- Valparaiso Inn
- Formerly listed on the U.S. National Register of Historic Places
- Location: 331 Bayshore Drive, Valparaiso, Florida
- Area: 4.3 acres (1.7 ha)
- Built: 1924
- Architect: Walker D. Willis
- Architectural style: Late 19th And 20th Century Revival
- NRHP reference No.: 78000954

Significant dates
- Added to NRHP: August 1, 1978
- Removed from NRHP: 1981

= Valparaiso Inn =

The Valparaiso Inn was built in 1924 on the shores of Boggy Bayou in Valparaiso, Florida, by developer James E. Plew. The three-story Spanish stucco structure was patterned after Chicago's famous Edgewater Beach Hotel. It had four wings angled to catch the breeze and provide a panoramic view of Boggy Bayou and Choctawhatchee Bay. It offered 56 guests rooms.

==History==
Advertisements in the local paper in 1939 stated "We Take this Opportunity to Remind You of the Excellent Facilities for Recreation Offered By Valparaiso Inn and Golf Course." The Inn was listed as being "Open All Year", and boasting "Fire Protection .. Sprinkler System", 60 modern rooms, swimming beach, and two tennis courts.

The nearby Valparaiso Country Club claimed "Beautiful Grass, Greens and Tees," 6350 Yards, 5 Water Holes, with fees of $1.00 per day.

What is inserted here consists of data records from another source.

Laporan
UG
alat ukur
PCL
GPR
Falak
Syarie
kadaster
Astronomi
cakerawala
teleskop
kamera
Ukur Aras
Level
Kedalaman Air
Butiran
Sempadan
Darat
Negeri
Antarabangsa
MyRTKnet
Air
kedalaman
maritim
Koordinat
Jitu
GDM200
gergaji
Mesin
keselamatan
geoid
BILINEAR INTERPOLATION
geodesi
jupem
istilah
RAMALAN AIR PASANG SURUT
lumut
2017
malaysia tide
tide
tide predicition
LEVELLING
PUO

In June 1941, the Officers Club of Eglin Field made arrangements to take over the Valparaiso Inn, Valparaiso, Florida, as the "O Club".

Lt. Col. Jimmy Doolittle and many of the "Tokyo Raiders" were housed at the Inn while they trained at Eglin Field in March 1942.

The Inn was sold by the Plew family in 1950. It continued to operate as a hotel until 1957, when it was converted into an apartment complex.

On March 2, 1977, a fire severely damaged the Inn and it remained vacant until fire completely destroyed it on October 25, 1980.